Merger answers difficult to find
Two centuries after the first of 33 city-county mergers in the United States, researchers still can't answer one key question: Do they work?
That question can't help but bedevil an effort to chart a path for the city of Pittsburgh and Allegheny County.
The most recent consolidation, Louisville in 2000, was driven by the loss of one-third of the city's population and the growth of surrounding Jefferson County.
Did the merger help? Not according to Hank Savitch, the Brown and Williamson professor of urban and public affairs at the University of Louisville, who is writing a book on the subject to be called "Transformation Without Change."

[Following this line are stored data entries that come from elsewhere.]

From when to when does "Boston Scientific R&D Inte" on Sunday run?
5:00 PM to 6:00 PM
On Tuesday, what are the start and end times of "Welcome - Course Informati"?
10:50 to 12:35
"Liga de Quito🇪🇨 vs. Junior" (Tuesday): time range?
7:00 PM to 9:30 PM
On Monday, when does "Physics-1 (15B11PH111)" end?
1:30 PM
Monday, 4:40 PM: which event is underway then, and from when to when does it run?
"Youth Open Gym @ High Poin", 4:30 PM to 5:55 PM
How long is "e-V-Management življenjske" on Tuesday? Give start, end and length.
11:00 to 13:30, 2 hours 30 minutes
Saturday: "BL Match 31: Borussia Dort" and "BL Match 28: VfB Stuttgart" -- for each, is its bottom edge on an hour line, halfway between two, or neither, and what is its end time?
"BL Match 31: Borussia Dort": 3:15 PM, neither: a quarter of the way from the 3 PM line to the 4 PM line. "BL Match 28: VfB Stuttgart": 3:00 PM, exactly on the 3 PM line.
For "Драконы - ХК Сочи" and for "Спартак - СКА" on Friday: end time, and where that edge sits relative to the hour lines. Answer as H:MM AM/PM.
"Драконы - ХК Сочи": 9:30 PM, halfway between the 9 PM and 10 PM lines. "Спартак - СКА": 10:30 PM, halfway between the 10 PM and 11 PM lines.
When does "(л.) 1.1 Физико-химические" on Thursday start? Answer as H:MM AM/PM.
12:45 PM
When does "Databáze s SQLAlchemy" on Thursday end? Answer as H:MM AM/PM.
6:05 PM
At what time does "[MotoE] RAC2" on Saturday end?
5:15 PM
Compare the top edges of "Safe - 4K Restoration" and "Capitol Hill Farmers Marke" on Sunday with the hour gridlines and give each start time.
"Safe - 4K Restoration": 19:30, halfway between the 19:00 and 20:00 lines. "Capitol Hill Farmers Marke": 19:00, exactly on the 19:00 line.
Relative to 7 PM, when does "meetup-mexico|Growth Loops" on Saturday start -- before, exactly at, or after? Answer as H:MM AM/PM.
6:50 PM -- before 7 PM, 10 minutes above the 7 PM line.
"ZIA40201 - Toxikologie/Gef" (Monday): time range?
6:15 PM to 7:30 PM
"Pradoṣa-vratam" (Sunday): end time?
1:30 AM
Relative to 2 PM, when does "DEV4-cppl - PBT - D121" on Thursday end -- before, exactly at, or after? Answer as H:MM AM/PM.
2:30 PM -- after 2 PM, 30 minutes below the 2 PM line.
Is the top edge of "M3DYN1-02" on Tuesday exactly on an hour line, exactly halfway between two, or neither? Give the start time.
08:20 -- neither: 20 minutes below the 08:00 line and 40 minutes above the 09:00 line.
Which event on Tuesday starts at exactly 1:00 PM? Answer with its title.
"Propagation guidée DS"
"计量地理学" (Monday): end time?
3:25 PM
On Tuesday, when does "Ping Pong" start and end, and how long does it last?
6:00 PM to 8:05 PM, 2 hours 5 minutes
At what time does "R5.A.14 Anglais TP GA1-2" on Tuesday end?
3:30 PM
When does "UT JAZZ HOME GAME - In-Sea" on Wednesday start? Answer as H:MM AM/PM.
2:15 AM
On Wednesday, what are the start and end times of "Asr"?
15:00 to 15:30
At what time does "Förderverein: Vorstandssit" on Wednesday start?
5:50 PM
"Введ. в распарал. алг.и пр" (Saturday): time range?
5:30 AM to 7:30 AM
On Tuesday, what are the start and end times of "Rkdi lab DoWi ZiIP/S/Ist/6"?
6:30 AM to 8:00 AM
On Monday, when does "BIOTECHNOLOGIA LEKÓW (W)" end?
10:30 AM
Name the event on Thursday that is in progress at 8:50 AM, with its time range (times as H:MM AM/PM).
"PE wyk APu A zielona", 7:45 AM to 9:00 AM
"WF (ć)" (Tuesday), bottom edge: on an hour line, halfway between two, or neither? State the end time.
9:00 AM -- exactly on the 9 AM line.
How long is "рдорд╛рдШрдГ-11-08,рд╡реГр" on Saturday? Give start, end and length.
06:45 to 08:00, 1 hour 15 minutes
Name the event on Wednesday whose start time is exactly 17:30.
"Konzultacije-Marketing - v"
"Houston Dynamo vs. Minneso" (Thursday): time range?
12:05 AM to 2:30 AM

His 2004 paper on the merger, and subsequent research, found neither savings nor the economic boon promised by consolidation's business backers in a high-dollar ad blitz. "Really, to be blunt about it, it was a pack of lies," he said.
For a glowing review of consolidation's development benefits, go west. "In Wyandotte County and Kansas City, Kan., it was a very important turning point," said Suzanne M. Leland, a professor of political science at the University of North Carolina at Charlotte and co-author of the coming book "City-County Consolidation: Promises Made, Promises Kept."
Merged in 1997, that city-county saw a big jump in development in its western end, anchored by a speedway that became a major tourist attraction. Total real estate values rose 76 percent in a decade, allowing tax rates to drop 25 percent, according to information provided by Wyandotte County. Permits for new single-family homes are triple what they were before consolidation -- though population declines haven't stopped, and have only slowed slightly.